=== Bloque de texto ===
-=-=-
Afirma el ex alcalde  que con este  debe pagar agua, luz, teléfono, combustible, préstamo bancario, alimentación, salud,  vehículos entre otros, además de ayudas económicas que debe darle a la familia mensualmente.

Por otra parte, asegura  que desde 2003 que ejercido en el puesto de alcalde nunca ha sido sancionado y más bien la Municipalidad se mantenido en el primer lugar nacional de eficiencia, según la Contraloría General de la República.

Con base en este Córdoba pide que se anule la sentencia del Tribunal Supremo de elecciones 4724 M 2022 del 14 de julio del 2022 y se le reinstale en el puesto de alcalde hasta el 30 de abril del 2024.

También Córdoba pide que se paguen los salarios no devengados de julio 2022 hasta abril del 2024, cuando dejaría de ser alcalde, algo que para el municipio representa más de ¢70 millones

Pide que se condene a la Municipalidad de San Carlos pagar los salarios y pluses salariales desde que fue cesado.

Que se condena a la parte demandada a pagar las constas procesales por este caso.

Córdoba Soro alega que le hagan, nuevamente, el proceso de retiro de credencial, por considerar que no se le realizó en la sentencia que lo dejó fuera de la Municipalidad de San Carlos, donde se mantuvo por más de veinte años.

La demanda de ex alcaldesa tramitada bajo el expediente N° 22-6277-1027-CA, ya fue notificada a la Municipalidad, que tiene tres días hábiles para referirse al caso, ya que, además,  el juez tendría que decidir la próxima semana si acoge la medida cautelar urgente intraprocesal, para que se le restituya a Córdoba en el puesto de Alcalde, mientras se continua con el proceso.

Cabe rescatar que Córdoba había solicitado una medida cautelar para que se sustituyera en el puesto de alcalde, pese estar condenado en firme e inapelable.

El ex alcalde pretende que lo reinstalaran  en el cargo con el salario y todos los pluses, mientras el Tribunal Contencioso Administrativo y Penal de Hacienda resuelve una demanda planteada por él contra la Municipalidad de San Carlos y la actual alcaldesa, Karol Salas.}

Ante este panorama tan descabellado, el pasado 25 de noviembre la  Procuraduría General de la República (PGR), representada por Grettel Rodríguez Fernández, se opuso  a que se acoja una medida cautelar presentada por el exalcalde, Alfredo Córdoba Soro, según indica el medio regional La Región:

Indicó la  PGR indicó que:

¨En criterio de esta representación, la medida cautelar resulta improcedente, pues no cumple con los presupuestos materiales para ser acogida. Así, la parte actora solicita como medida cautelar¨.

Dice, además, que la demanda carece por completo de apariencia de buen derecho, de conformidad con lo que reza el numeral 21, del Código Procesal Contencioso Administrativo, porque es clara la regularidad jurídica del acto impugnado.

En este caso, la parte actora pretende que el Tribunal Contencioso Administrativo desaplique una norma expresa del Código Municipal y una resolución, con autoridad de cosa juzgada emitida por un Tribunal Penal, considerando que existió un supuesto vicio en el debido proceso, afirmaciones que desde ahora deben rechazarse.
-=-=-
=== Consignas del ejercicio ===
• a. Responde según el bloque de texto:
(i) ¿Hasta qué fecha pide Córdoba que se le reinstale en el puesto de alcalde?
(ii) ¿Cuántos días hábiles tiene la Municipalidad para referirse al caso?
(iii) ¿Quién representó a la Procuraduría General de la República?
• b. Traduce al inglés esta oración del bloque de texto: "Pide que se condene a la Municipalidad de San Carlos pagar los salarios y pluses salariales desde que fue cesado."
• c. Transcribe literalmente el bloque de texto desde "Pide que se condene" hasta "con el proceso.", ambos incluidos.
-=-=-
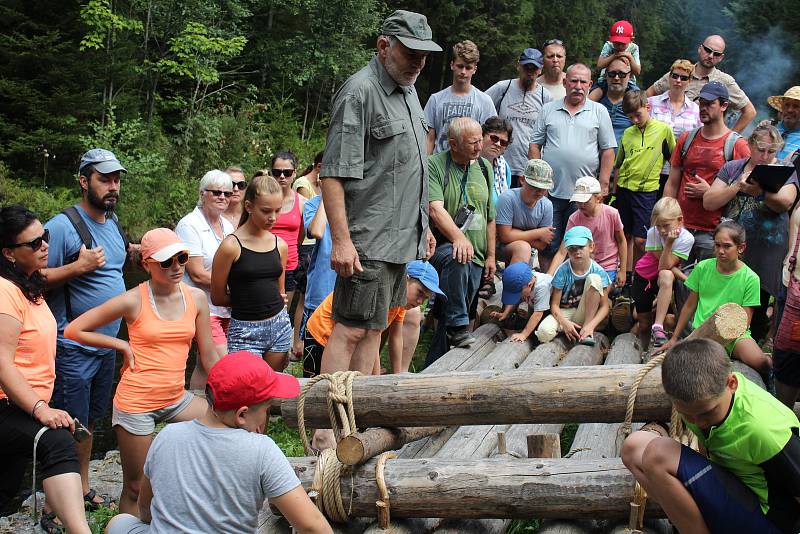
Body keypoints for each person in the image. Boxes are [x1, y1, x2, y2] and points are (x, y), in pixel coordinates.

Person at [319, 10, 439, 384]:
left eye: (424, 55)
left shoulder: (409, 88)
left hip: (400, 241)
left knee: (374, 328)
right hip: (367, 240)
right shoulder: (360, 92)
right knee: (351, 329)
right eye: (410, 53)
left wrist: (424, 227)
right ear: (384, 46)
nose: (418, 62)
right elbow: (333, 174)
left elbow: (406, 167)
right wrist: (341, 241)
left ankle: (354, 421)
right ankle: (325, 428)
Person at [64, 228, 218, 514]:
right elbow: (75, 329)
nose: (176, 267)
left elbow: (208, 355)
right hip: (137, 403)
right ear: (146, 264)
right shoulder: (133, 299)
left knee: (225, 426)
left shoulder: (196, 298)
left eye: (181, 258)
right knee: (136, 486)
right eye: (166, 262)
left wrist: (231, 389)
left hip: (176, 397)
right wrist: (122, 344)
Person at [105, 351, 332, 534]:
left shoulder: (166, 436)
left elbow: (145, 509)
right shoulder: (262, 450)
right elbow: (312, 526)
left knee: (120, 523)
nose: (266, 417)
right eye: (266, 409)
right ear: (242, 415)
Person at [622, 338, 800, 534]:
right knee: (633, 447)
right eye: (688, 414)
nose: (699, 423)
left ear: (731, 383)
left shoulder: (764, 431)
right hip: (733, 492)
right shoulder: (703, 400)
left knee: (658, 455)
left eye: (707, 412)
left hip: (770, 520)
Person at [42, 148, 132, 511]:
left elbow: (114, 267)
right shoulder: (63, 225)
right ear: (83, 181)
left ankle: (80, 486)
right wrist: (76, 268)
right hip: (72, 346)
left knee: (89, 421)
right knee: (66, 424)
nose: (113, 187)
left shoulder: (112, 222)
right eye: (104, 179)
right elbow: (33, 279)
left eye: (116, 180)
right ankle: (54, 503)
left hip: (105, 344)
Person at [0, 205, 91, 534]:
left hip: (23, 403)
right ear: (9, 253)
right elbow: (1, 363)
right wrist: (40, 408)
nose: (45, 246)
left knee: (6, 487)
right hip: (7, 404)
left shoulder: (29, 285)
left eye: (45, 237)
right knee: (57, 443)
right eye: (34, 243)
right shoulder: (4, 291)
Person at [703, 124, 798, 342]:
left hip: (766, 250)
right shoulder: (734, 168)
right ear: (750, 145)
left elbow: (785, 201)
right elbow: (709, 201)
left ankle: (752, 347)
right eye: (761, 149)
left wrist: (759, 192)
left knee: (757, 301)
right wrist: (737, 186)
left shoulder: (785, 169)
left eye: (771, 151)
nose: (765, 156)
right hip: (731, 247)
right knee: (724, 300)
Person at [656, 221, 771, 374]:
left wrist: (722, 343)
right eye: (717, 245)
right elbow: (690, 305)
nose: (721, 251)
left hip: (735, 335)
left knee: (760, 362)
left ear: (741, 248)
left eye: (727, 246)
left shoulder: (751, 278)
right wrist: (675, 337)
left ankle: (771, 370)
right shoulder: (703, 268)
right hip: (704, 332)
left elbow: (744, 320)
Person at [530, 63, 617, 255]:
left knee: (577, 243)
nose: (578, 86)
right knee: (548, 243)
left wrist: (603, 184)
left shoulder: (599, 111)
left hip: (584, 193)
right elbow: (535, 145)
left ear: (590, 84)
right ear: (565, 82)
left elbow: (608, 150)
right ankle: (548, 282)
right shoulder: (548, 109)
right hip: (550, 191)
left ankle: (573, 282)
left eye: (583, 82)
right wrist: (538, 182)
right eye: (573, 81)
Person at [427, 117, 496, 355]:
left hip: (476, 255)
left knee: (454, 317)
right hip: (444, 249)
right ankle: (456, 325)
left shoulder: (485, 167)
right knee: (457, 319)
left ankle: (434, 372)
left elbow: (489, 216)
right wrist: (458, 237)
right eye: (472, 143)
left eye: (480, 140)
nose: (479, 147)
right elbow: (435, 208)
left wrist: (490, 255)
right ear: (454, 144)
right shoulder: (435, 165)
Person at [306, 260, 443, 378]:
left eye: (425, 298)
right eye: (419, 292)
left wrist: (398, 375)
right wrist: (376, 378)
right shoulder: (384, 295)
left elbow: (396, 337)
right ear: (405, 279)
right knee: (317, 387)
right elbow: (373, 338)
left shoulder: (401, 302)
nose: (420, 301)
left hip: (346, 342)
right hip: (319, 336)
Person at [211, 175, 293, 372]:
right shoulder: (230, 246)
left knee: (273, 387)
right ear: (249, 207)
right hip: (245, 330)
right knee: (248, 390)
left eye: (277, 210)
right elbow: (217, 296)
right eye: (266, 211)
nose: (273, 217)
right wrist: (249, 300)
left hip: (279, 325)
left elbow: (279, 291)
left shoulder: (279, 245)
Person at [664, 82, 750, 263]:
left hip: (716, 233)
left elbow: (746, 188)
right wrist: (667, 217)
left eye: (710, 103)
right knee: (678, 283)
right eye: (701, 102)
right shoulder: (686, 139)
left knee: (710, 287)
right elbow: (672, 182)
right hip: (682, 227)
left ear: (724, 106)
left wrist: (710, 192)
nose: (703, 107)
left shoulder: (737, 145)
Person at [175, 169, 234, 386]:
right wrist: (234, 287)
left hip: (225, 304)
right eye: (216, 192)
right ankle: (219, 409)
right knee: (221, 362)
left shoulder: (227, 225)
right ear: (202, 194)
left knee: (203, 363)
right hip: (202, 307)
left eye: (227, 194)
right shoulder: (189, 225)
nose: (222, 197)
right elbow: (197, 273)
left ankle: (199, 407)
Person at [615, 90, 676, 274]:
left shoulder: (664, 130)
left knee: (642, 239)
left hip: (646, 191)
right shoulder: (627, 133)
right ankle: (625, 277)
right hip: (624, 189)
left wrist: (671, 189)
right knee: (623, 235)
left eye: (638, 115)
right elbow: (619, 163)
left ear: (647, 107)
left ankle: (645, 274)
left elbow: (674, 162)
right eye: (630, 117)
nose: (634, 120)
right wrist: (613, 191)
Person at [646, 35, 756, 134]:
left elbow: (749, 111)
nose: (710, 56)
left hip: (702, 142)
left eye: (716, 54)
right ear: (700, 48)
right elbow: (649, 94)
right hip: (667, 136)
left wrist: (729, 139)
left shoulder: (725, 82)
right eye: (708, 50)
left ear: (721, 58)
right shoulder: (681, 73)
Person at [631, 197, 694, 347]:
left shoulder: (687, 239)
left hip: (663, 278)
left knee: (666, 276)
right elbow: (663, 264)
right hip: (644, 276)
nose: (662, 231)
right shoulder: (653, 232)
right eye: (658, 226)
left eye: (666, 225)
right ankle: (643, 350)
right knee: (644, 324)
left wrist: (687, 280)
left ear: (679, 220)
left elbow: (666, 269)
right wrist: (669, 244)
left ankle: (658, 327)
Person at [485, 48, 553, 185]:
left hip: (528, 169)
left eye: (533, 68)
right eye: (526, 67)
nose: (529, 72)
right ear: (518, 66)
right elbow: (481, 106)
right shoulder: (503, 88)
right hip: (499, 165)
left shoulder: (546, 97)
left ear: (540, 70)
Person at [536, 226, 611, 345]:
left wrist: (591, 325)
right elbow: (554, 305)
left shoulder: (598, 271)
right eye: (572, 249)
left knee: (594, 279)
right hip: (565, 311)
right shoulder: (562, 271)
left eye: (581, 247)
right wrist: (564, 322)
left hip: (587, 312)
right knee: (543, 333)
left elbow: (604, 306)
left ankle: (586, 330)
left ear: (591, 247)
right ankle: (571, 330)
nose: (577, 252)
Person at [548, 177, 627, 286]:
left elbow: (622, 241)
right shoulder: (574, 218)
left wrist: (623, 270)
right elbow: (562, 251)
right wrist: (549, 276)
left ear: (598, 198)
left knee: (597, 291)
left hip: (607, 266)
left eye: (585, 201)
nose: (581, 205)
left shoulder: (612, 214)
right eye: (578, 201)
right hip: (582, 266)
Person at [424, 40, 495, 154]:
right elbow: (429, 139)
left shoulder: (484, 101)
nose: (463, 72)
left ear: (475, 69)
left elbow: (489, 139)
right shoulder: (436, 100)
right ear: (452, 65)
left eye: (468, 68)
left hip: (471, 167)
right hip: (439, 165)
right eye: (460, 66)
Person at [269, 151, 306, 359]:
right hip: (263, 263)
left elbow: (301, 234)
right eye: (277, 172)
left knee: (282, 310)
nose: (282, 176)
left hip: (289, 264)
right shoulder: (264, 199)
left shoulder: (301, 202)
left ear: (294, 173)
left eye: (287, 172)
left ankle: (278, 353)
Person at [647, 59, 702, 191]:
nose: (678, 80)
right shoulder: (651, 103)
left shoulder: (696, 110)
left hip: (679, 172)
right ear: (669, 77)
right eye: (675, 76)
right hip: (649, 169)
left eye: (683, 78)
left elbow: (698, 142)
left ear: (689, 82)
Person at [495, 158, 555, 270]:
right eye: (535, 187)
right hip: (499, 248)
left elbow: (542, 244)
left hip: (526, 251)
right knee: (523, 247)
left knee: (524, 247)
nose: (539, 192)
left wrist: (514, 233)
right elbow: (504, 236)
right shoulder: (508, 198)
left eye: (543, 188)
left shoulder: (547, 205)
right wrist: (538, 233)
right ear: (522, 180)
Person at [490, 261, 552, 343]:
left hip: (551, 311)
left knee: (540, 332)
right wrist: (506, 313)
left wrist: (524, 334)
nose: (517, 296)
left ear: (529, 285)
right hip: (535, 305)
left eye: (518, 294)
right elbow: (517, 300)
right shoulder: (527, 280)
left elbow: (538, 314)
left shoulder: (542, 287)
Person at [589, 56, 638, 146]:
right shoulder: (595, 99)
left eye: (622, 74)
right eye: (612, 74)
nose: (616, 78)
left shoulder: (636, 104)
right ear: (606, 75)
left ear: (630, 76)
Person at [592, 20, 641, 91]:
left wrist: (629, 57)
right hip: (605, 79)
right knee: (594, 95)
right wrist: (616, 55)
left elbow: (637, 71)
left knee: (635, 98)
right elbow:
-=-=-
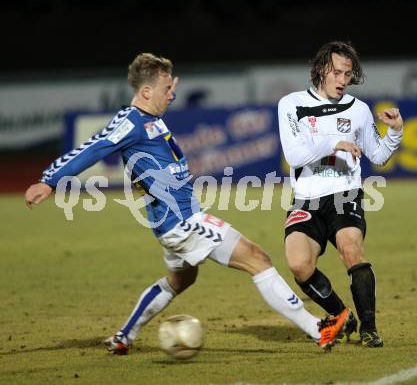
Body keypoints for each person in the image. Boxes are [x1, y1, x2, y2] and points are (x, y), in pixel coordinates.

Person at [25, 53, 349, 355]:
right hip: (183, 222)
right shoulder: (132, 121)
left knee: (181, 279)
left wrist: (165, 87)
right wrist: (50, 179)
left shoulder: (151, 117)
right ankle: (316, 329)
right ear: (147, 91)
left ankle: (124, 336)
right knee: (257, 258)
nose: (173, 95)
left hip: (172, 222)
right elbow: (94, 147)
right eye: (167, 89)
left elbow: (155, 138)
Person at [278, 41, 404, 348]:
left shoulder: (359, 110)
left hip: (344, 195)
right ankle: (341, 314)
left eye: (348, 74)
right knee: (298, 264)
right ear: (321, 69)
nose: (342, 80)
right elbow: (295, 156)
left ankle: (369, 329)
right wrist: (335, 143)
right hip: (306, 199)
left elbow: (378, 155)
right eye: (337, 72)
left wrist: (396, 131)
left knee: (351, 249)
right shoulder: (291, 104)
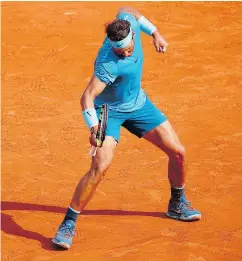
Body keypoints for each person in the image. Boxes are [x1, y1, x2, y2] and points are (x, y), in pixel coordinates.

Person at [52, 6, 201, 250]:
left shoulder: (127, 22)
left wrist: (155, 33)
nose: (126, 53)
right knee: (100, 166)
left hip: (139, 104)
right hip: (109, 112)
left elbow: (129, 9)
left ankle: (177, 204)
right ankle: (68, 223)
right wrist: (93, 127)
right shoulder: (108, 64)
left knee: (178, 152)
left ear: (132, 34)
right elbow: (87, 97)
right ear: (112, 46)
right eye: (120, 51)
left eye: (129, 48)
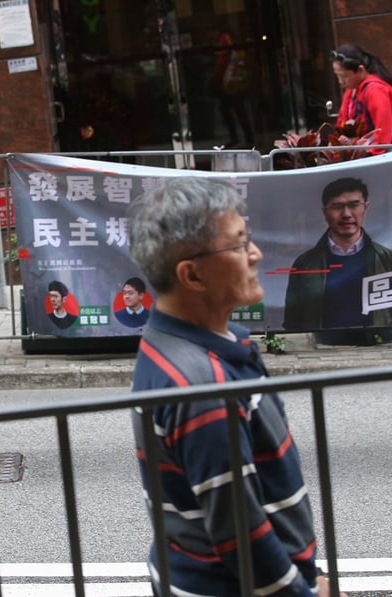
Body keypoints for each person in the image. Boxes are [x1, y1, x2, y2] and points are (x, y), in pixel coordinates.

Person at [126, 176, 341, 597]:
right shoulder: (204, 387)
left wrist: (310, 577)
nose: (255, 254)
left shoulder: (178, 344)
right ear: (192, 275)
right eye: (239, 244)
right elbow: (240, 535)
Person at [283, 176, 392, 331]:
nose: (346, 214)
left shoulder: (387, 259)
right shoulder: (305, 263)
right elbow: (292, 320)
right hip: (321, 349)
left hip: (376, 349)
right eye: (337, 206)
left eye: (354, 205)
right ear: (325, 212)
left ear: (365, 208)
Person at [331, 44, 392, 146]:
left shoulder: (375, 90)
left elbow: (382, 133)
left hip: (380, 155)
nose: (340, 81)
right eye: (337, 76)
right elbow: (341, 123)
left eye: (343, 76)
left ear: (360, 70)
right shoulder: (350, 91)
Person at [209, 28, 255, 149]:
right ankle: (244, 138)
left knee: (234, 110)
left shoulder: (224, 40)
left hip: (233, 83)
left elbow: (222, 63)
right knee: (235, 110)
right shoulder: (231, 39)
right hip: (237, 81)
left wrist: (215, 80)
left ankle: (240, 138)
-=-=-
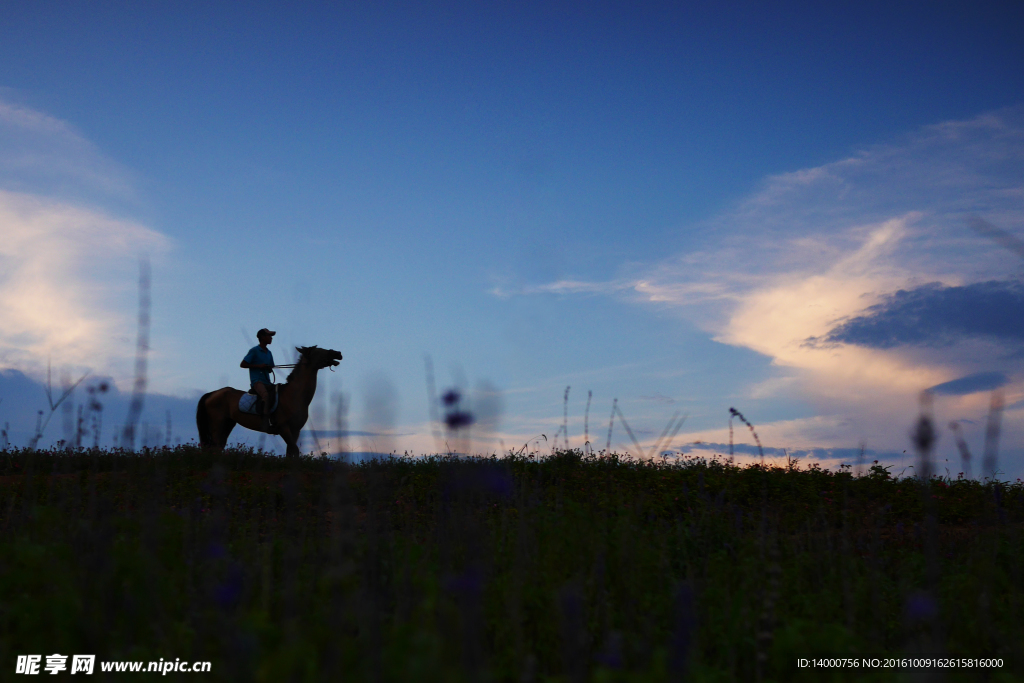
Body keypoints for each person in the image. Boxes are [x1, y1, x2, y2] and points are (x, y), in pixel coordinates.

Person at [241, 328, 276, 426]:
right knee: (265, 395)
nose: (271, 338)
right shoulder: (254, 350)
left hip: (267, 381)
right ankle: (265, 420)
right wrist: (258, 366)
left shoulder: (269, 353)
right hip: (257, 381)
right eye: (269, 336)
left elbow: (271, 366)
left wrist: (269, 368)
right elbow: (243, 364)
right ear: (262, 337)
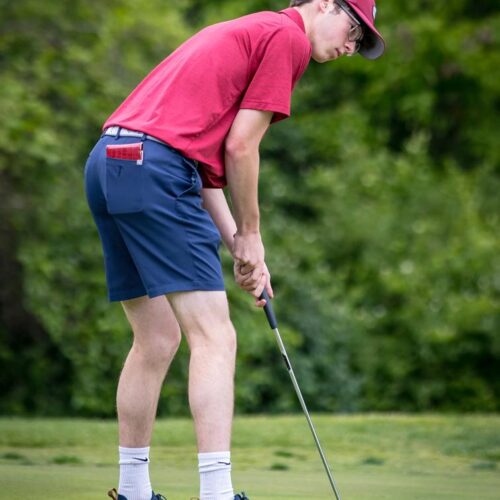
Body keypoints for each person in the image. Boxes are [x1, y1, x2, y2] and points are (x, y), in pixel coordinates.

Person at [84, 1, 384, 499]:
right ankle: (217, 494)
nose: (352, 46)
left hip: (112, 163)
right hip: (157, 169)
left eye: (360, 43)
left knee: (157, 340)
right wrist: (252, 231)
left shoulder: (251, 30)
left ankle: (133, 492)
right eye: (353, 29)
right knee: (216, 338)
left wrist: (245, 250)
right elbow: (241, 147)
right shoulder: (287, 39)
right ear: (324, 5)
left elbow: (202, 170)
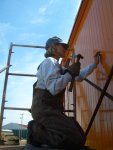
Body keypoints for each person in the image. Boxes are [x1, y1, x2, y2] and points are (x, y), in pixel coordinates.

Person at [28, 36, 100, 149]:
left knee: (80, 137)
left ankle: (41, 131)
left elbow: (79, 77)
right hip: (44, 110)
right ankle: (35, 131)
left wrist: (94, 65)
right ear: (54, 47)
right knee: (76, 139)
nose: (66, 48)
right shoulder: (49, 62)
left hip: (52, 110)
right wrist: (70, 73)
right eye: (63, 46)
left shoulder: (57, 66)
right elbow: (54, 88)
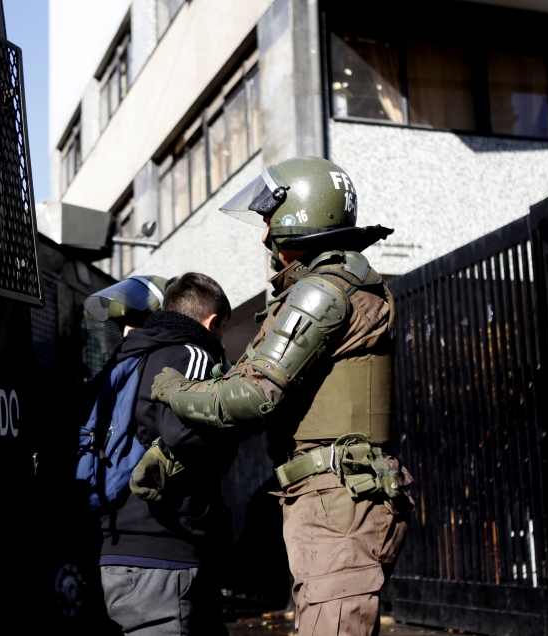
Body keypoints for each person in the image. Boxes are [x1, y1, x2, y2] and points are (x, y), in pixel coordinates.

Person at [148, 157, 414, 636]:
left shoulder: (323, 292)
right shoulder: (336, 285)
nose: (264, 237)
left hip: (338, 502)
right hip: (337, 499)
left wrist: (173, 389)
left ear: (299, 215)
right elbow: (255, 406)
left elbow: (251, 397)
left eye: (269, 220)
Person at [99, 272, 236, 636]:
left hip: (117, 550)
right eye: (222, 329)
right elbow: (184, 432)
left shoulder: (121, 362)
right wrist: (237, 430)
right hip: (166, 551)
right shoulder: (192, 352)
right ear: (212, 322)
-=-=-
=== Respuestas ===
• a.
(i) Hasta el 30 de abril del 2024.
(ii) Tres días hábiles.
(iii) Grettel Rodríguez Fernández.

• b. He asks that the Municipality of San Carlos be ordered to pay the salaries and salary bonuses since he was removed.

• c.
Pide que se condene a la Municipalidad de San Carlos pagar los salarios y pluses salariales desde que fue cesado.

Que se condena a la parte demandada a pagar las constas procesales por este caso.

Córdoba Soro alega que le hagan, nuevamente, el proceso de retiro de credencial, por considerar que no se le realizó en la sentencia que lo dejó fuera de la Municipalidad de San Carlos, donde se mantuvo por más de veinte años.

La demanda de ex alcaldesa tramitada bajo el expediente N° 22-6277-1027-CA, ya fue notificada a la Municipalidad, que tiene tres días hábiles para referirse al caso, ya que, además,  el juez tendría que decidir la próxima semana si acoge la medida cautelar urgente intraprocesal, para que se le restituya a Córdoba en el puesto de Alcalde, mientras se continua con el proceso.